We’ve set the traps. Ryan’s even put out poison blocks for them to nibble on.
AND, he ordered 10 more traps (of amazing design!) from Amazon, arriving
Wednesday. We’ve made a “no food in the family room rule.” We’re literally doing
everything we can. My poor husband goes to bed thinking about mice, he dreams
about mice, and he wakes up “on-edge,” ready to go check the traps, like Pa
Ingalls did in the Big Woods. His competitive nature has come out in full force,
and he is angry with the little boogers. He’s constantly researching how to
outsmart them, outthink them, kill them….to the point that he wished he had a BB
gun that night we watched it snacking out in the open.

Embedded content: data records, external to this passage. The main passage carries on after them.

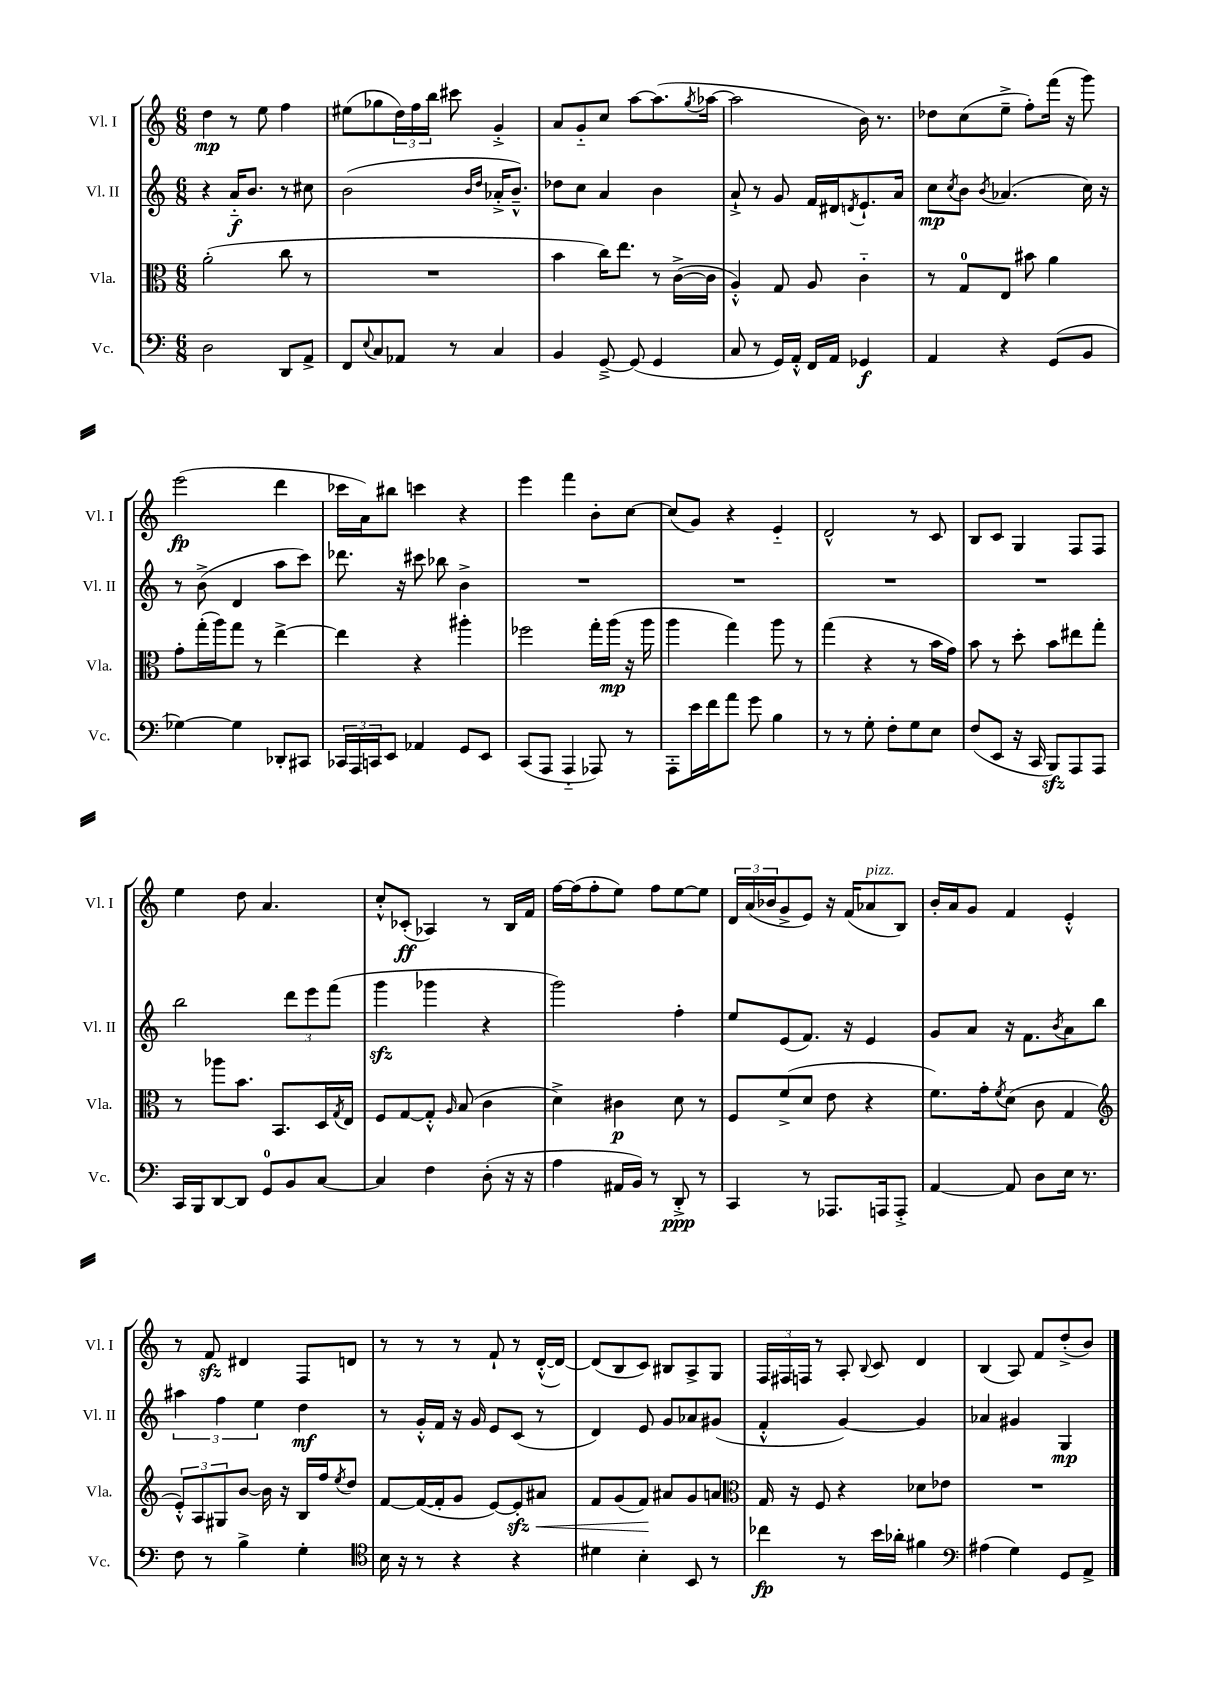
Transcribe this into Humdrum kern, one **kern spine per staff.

**kern	**dynam	**kern	**dynam	**kern	**dynam	**kern	**dynam
*part4	*part4	*part3	*part3	*part2	*part2	*part1	*part1
*staff4	*staff4	*staff3	*staff3	*staff2	*staff2	*staff1	*staff1
*I"Vc.	*	*I"Vla.	*	*I"Vl. II	*	*I"Vl. I	*
*I'Vc.	*	*I'Vla.	*	*I'Vl. II	*	*I'Vl. I	*
*clefF4	*	*clefC3	*	*clefG2	*	*clefG2	*
*k[]	*	*k[]	*	*k[]	*	*k[]	*
*M6/8	*	*M6/8	*	*M6/8	*	*M6/8	*
=1	=1	=1	=1	=1	=1	=1	=1
2D\	.	(2a'\	.	4r	.	4dd\	mp
.	.	.	.	16a/KL	f	8r	.
.	.	.	.	8.b/J	.	.	.
.	.	.	.	.	.	8ee\	.
8DD/L	.	8cc\	.	8r	.	4ff\	.
8AA^/J	.	8r	.	8cc#X\	.	.	.
=2	=2	=2	=2	=2	=2	=2	=2
8FF/L	.	2.r	.	(2b\	.	(8ee#X\L	.
8qqE/	.	.	.	.	.	.	.
8C/	.	.	.	.	.	8gg-X\	.
8AA-X/J	.	.	.	.	.	24dd\L)	.
.	.	.	.	.	.	24ff\	.
.	.	.	.	.	.	24bb\JJ	.
8r	.	.	.	.	.	8ccc#X\	.
.	.	.	.	16qqb/LL	.	.	.
.	.	.	.	16qqdd/JJ	.	.	.
4C/	.	.	.	16a-X'^/KL	.	4g'^/	.
.	.	.	.	8.b~^^/J)	.	.	.
=3	=3	=3	=3	=3	=3	=3	=3
4BB/	.	4b\	.	8dd-X\L	.	8a/L	.
.	.	.	.	8cc\J	.	8g/	.
[8GG~^/	.	16cc\KL)	.	4a/	.	8cc/J	.
.	.	8.ee\J	.	.	.	.	.
(8GG/]	.	.	.	.	.	[8aa\L	.
4GG/	.	8r	.	4b\	.	(8.aa\]	.
.	.	([16c^\LL	.	.	.	.	.
.	.	.	.	.	.	8qgg/	.
.	.	16c\JJ]	.	.	.	[16aa-X\Jk	.
=4	=4	=4	=4	=4	=4	=4	=4
8C/	.	4A'^^/)	.	8a`^/	.	2aa-\]	.
8r	.	.	.	8r	.	.	.
16GG/LL)	.	8G/	.	8g/	.	.	.
16AA'^^/JJ	.	.	.	.	.	.	.
16FF/LL	.	8A/	.	16f/LL	.	.	.
16AA/JJ	.	.	.	16d#X/J	.	.	.
.	.	.	.	8qdn/	.	.	.
4GG-X/	f	4c\	.	8.e`/	.	16b\)	.
.	.	.	.	.	.	8.r	.
.	.	.	.	16a/Jk	.	.	.
=5	=5	=5	=5	=5	=5	=5	=5
4AA/	.	8r	.	8cc\L	mp	8dd-X\L	.
.	.	.	.	8qcc/	.	.	.
.	.	8G/L	.	8b\J	.	(8cc\	.
.	.	.	.	8qb/	.	.	.
4r	.	8E/J	.	(4.a-X/	.	8ee~^\J	.
.	.	8b#X\	.	.	.	8ff'\L)	.
(8GG/L	.	4a\	.	.	.	(16fff\Jk	.
.	.	.	.	.	.	16r	.
8BB/J	.	.	.	16cc\)	.	8ggg\)	.
.	.	.	.	16r	.	.	.
!!LO:LB:g=z
=6	=6	=6	=6	=6	=6	=6	=6
[4G-X\)	.	8g'\L	.	8r	.	(2eee\	fp
.	.	(16gg'\L	.	(8b^\	.	.	.
.	.	16aa\J)	.	.	.	.	.
4G-\]	.	8gg\J	.	4d/	.	.	.
.	.	8r	.	.	.	.	.
8DD-X'/L	.	[4ee^\	.	8aa\L	.	4ddd\	.
8CC#X/J	.	.	.	8ccc\J)	.	.	.
=7	=7	=7	=7	=7	=7	=7	=7
24CC-X/LL	.	4ee\]	.	8.ddd-X\	.	16ccc-X\LL	.
24AAA/	.	.	.	.	.	.	.
.	.	.	.	.	.	16a\J)	.
24CCn/J	.	.	.	.	.	.	.
8EE/J	.	.	.	.	.	8bb#X\J	.
.	.	.	.	16r	.	.	.
4AA-X/	.	4r	.	8ccc#X\	.	4cccn\	.
.	.	.	.	8bb-X\	.	.	.
8GG/L	.	4aa#X'\	.	4b^\	.	4r	.
8EE/J	.	.	.	.	.	.	.
=8	=8	=8	=8	=8	=8	=8	=8
(8CC/L	.	2ff-X\	.	2.r	.	4eee\	.
8AAA/J	.	.	.	.	.	.	.
4AAA/	.	.	.	.	.	4fff\	.
8AAA-X/)	.	16gg'\LL	.	.	.	8b'\L	.
.	.	(16aa\JJ	mp	.	.	.	.
8r	.	16r	.	.	.	[8cc\J	.
.	.	16aa\	.	.	.	.	.
=9	=9	=9	=9	=9	=9	=9	=9
8AAA'\L	.	4aa\	.	2.r	.	(8cc/L]	.
16e\L	.	.	.	.	.	8g/J)	.
16f\J	.	.	.	.	.	.	.
8a\J	.	4gg\)	.	.	.	4r	.
8g\	.	.	.	.	.	.	.
4B\	.	8aa\	.	.	.	4e/	.
.	.	8r	.	.	.	.	.
=10	=10	=10	=10	=10	=10	=10	=10
8r	.	(4gg\	.	2.r	.	2d^^/	.
8r	.	.	.	.	.	.	.
8G'\	.	4r	.	.	.	.	.
8F'\L	.	.	.	.	.	.	.
8G\	.	8r	.	.	.	8r	.
8E\J	.	16b\LL	.	.	.	8c/	.
.	.	16g\JJ)	.	.	.	.	.
=11	=11	=11	=11	=11	=11	=11	=11
(8F/L	.	8b\	.	2.r	.	8B/L	.
8EE/J	.	8r	.	.	.	8c/J	.
16r	.	8dd'\	.	.	.	4G/	.
16CC/	.	.	.	.	.	.	.
8BBBzz/L)	.	8b\L	.	.	.	.	.
8AAA/	.	8ee#X\	.	.	.	8F/L	.
8AAA/J	.	8gg'\J	.	.	.	8F/J	.
!!LO:LB:g=z
=12	=12	=12	=12	=12	=12	=12	=12
16CC/LL	.	8r	.	2bb\	.	4ee\	.
16BBB/J	.	.	.	.	.	.	.
[8DD/	.	8aa-X\L	.	.	.	.	.
8DD/J]	.	8.b\J	.	.	.	8dd\	.
8GG/L	.	.	.	.	.	4.a/	.
.	.	8.BB/L	.	.	.	.	.
8BB/	.	.	.	12ddd\L	.	.	.
.	.	.	.	12eee\	.	.	.
[8C/J	.	16D/L	.	.	.	.	.
.	.	.	.	(12fff\J	.	.	.
.	.	8qG/	.	.	.	.	.
.	.	16E/JJ	.	.	.	.	.
=13	=13	=13	=13	=13	=13	=13	=13
4C/]	.	8F/L	.	4gggzz\	.	8cc'^^/L	.
.	.	[8G/	.	.	.	(8c-X'/J	ff
4F\	.	8G'^^/J]	.	4ggg-X\	.	4A-X/)	.
.	.	16qqA/	.	.	.	.	.
.	.	(8B/	.	.	.	.	.
(8D'\	.	4c\	.	4r	.	8r	.
16r	.	.	.	.	.	16B/LL	.
16r	.	.	.	.	.	16f/JJ	.
=14	=14	=14	=14	=14	=14	=14	=14
4A\	.	4d^\)	.	2ggg\)	.	[16ff\LL	.
.	.	.	.	.	.	(16ff\J]	.
.	.	.	.	.	.	8ff'\	.
16AA#X/LL	.	4c#X\	p	.	.	8ee\J)	.
16BB/JJ)	.	.	.	.	.	.	.
8r	.	.	.	.	.	8ff\L	.
8DD'^/	ppp	8d\	.	4ff'\	.	[8ee\	.
8r	.	8r	.	.	.	8ee\J]	.
=15	=15	=15	=15	=15	=15	=15	=15
4CC/	.	8F/L	.	8ee/L	.	24d/LL	.
.	.	.	.	.	.	(24a/	.
.	.	.	.	.	.	24b-X/J	.
.	.	(8f^/	.	(8e/	.	8g^/	.
8r	.	8d/J	.	8.f/J)	.	8e/J)	.
8.AAA-X/L	.	8e\	.	.	.	16r	.
.	.	.	.	16r	.	(16f/KL	.
!	!	!	!	!	!	!LO:TX:a:i:t=pizz.	!
.	.	4r	.	4e/	.	8a-X/	.
16AAAn/k	.	.	.	.	.	.	.
8AAA'^/J	.	.	.	.	.	8B/J)	.
=16	=16	=16	=16	=16	=16	=16	=16
[4AA/	.	8.f\L)	.	8g/L	.	16b'/LL	.
.	.	.	.	.	.	16a/J	.
.	.	.	.	8a/J	.	8g/J	.
.	.	16g'\k	.	.	.	.	.
.	.	8qf/	.	.	.	.	.
8AA/]	.	(8d\J	.	16r	.	4f/	.
.	.	.	.	8.f\L	.	.	.
8D\L	.	8c\	.	.	.	.	.
.	.	.	.	8qb/	.	.	.
16E\Jk	.	4G/	.	8a\	.	4e'^^/	.
8.r	.	.	.	.	.	.	.
.	.	.	.	8bb\J	.	.	.
!!LO:LB:g=z
=17	=17	=17	=17	=17	=17	=17	=17
*	*	*clefG2	*	*	*	*	*
8F\	.	12e'^^/L)	.	6aa#X\	.	8r	.
.	.	12A/	.	.	.	.	.
8r	.	.	.	.	.	8fzz/	.
.	.	12G#X/	.	6ff\	.	.	.
4B^\	.	[8b/J	.	.	.	4d#X/	.
.	.	.	.	6ee\	.	.	.
.	.	16b\]	.	.	.	.	.
.	.	16r	.	.	.	.	.
4G'\	.	16B/LL	.	4dd\	mf	8F/L	.
.	.	16ff/J	.	.	.	.	.
.	.	8qee/	.	.	.	.	.
.	.	8dd/J	.	.	.	8dn/J	.
=18	=18	=18	=18	=18	=18	=18	=18
*clefC4	*	*	*	*	*	*	*
16B\	.	[8f/L	.	8r	.	8r	.
16r	.	.	.	.	.	.	.
8r	.	(16f/L_	.	16g'^^/LL	.	8r	.
.	.	16f'/J]	.	16f/JJ	.	.	.
4r	.	8g/J	.	16r	.	8r	.
.	.	.	.	16g/	.	.	.
.	.	[8e/L)	.	8e/L	.	8f`/	.
!	!	!	!LO:HP:b	!	!	!	!
4r	.	8ezz'/]	<	(8c/J	.	8r	.
.	.	8a#X/J	.	8r	.	([16d'^^/LL	.
.	.	.	.	.	.	16d/JJ_)	.
=19	=19	=19	=19	=19	=19	=19	=19
4d#X\	.	8f/L	.	4d/)	.	(8d/L]	.
.	.	(8g/	.	.	.	8B/	.
4B'\	.	8f/J)	.	8e/	.	8c/J)	.
.	.	8a#X/L	[	8g/L	.	8B#X/L	.
8BB/	.	8g/	.	8a-X/	.	8A^/	.
8r	.	8an/J	.	(8g#X/J	.	8G/J	.
=20	=20	=20	=20	=20	=20	=20	=20
*	*	*clefC3	*	*	*	*	*
4cc-X\	fp	16G/	.	4f'^^/	.	24F/LL	.
.	.	.	.	.	.	24F#X/	.
.	.	16r	.	.	.	.	.
.	.	.	.	.	.	24Fn/JJ	.
.	.	8F/	.	.	.	8r	.
8r	.	4r	.	[4g/)	.	8A'/	.
.	.	.	.	.	.	8qqB/	.
16b\LL	.	.	.	.	.	8c/	.
16a-X'\JJ	.	.	.	.	.	.	.
4f#X\	.	8d-X\L	.	4g/]	.	4d/	.
.	.	8e-X\J	.	.	.	.	.
=21	=21	=21	=21	=21	=21	=21	=21
*clefF4	*	*	*	*	*	*	*
(4A#X\	.	2.r	.	4a-X/	.	(4B/	.
4G\)	.	.	.	4g#X/	.	8A/)	.
.	.	.	.	.	.	8f/L	.
8GG/L	.	.	.	4G/	mp	(8dd'^/	.
8AA^/J	.	.	.	.	.	8b/J)	.
==	==	==	==	==	==	==	==
*-	*-	*-	*-	*-	*-	*-	*-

As I tried to explain to Ryley this morning, we know there’s a mouse
(or mice) running loose in the house. There’s no reason to be afraid. The most
awful thing about it is the element of surprise and not knowing exactly where it
is and where we’ll see it next. It won’t hurt us. It’s not like it’s going to
jump in our laps and bite us.
Even so. Though we haven’t seen neither hide nor hair of him, tonight we are
in bed earlier than normal, trying to get to sleep before any mouse drama has a
chance to begin. Because once it’s begun, it’s a whole “thing.”
If we lie flat, we can’t see the floor, right? So.
As I was reading the beginning of my blog to Ryan just now, he suddenly sat
up and looked anxiously around – a mannerism I’m become familiar with.
“What? Do you see something?” I asked.
“I’m just looking. I felt this vibe….It would be just like ‘our mouse’ to be
listening to you reading about him and just prance in here because he can.”
And with that, I think I’ll lie down flat and try to forget about Templeton
and the fair carnival in the dead of night. :-) Eventually one of our traps will trip him up. It's got to.